I moved from AWS EC2 to Google Cloud a few days ago. Google really seems to have beaten AWS, at least in pricing and flexibilty. On AWS (Singapore region) a 2-vCPU, 7.5G RAM instance costs $143/month (not including IOPS and bandwidth costs), while a similar one on GC works out to about $56/month. That's a massive difference. In addition, GC allows me to customize cores and RAM flexibly to a point, which is important for me.
Also, AWS's reserved instances are somewhat of a nightmare. There are only certain upgrade paths you can take, and you're locked in to them for a year. And if you're not in the US, you can't even sell the instance.

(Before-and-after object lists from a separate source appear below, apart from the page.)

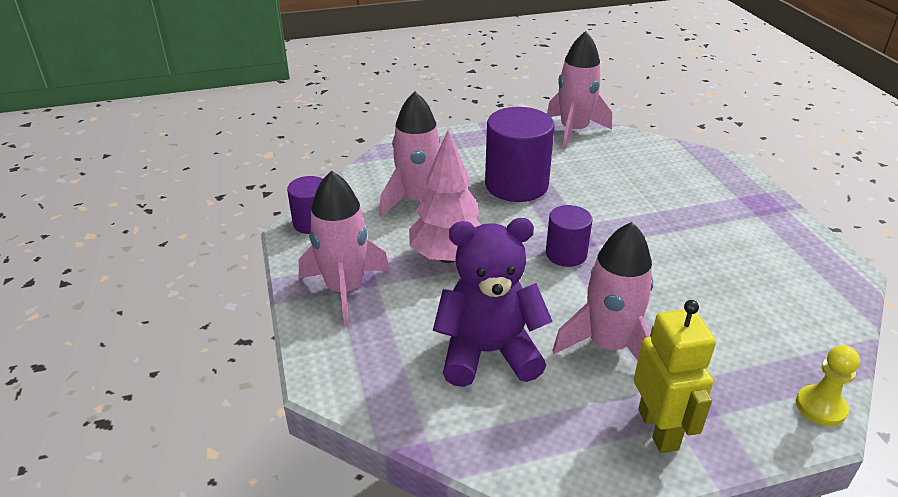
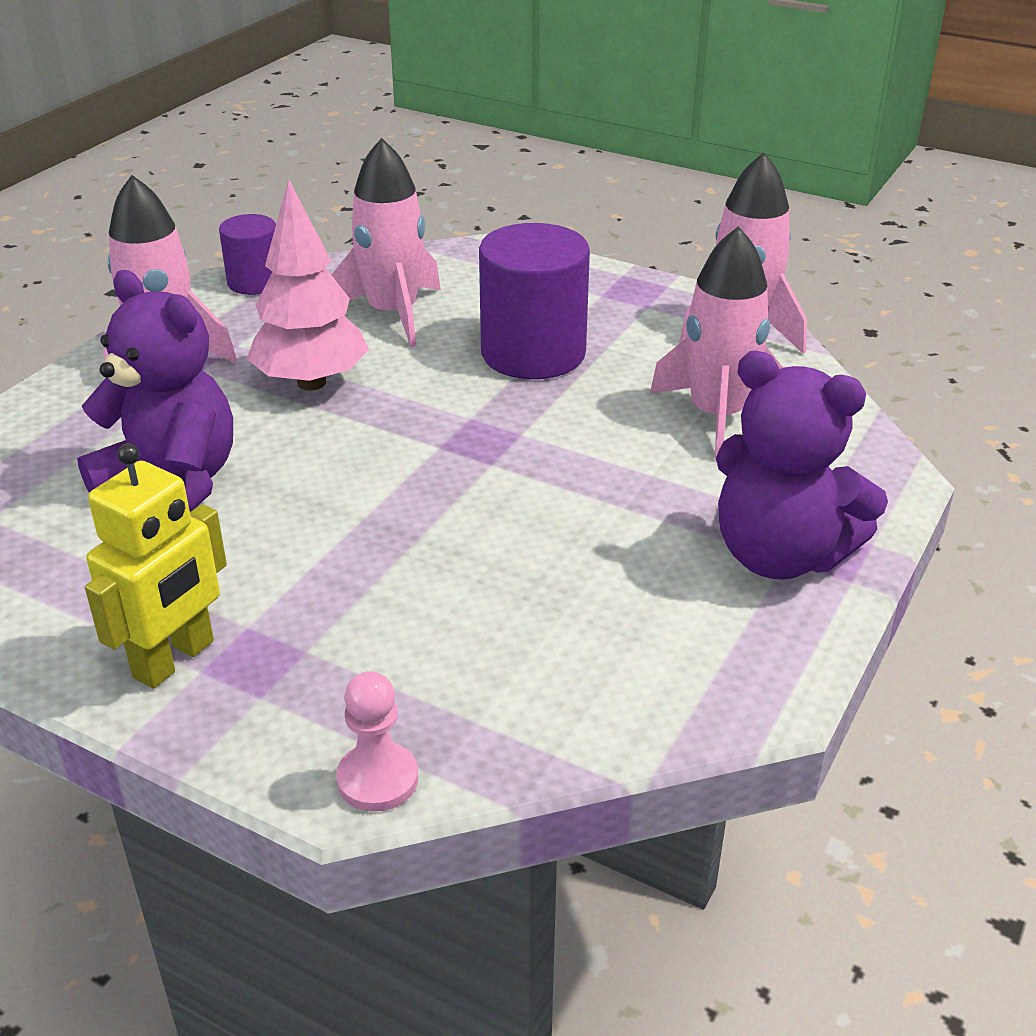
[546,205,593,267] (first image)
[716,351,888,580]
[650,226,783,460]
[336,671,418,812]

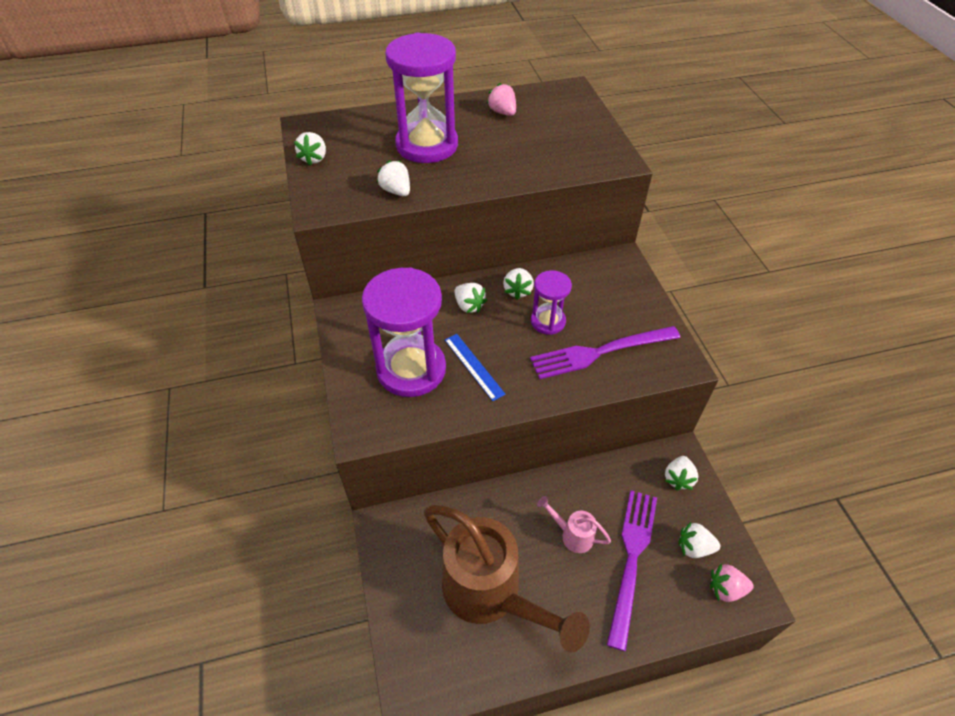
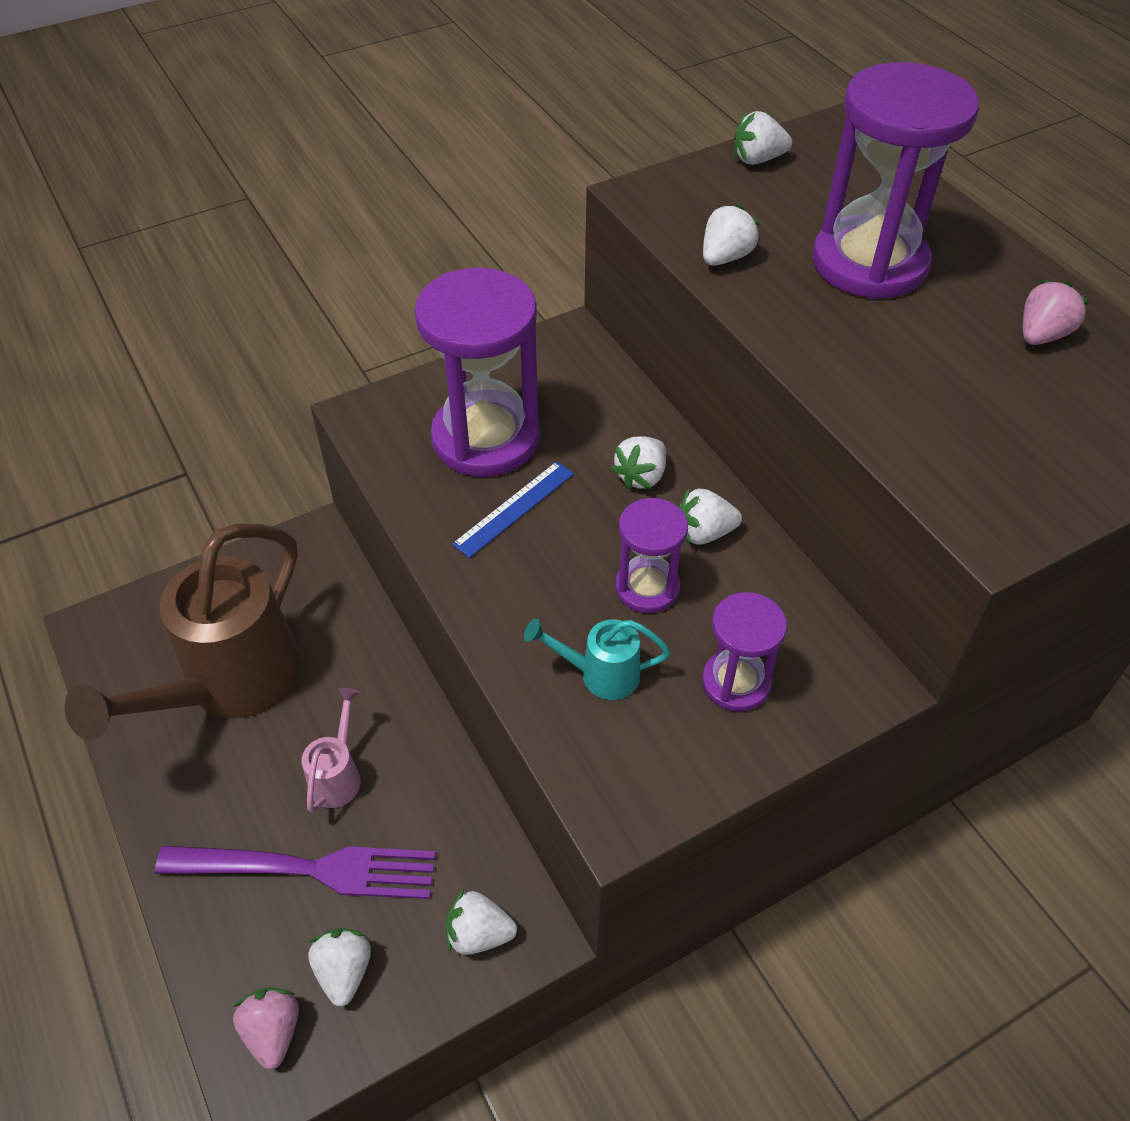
[702,592,787,712]
[524,619,670,700]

Yeah, I've seen multiple folks putting off reserved instance commitments and continuing to pay on-demand costs since they don't want to get locked in for a year. Its a serious commitment for smaller companies.
The No-Upfront reservation options that AWS last year helped narrow the difference quite a bit - but Google automatic discounts for sustained use are so much better and less complicated for users.
And per-minute billing, and the ability to move between zones month to month ("Oh, Haswell zone just launched? I'll be moving there..."). It's night and day, and if I could, I'd happily take the other side of any RI deal ;).
Also, AWS's reserved instances are somewhat of a nightmare. There are only certain upgrade paths you can take, and you're locked in to them for a year. And if you're not in the US, you can't even sell the instance.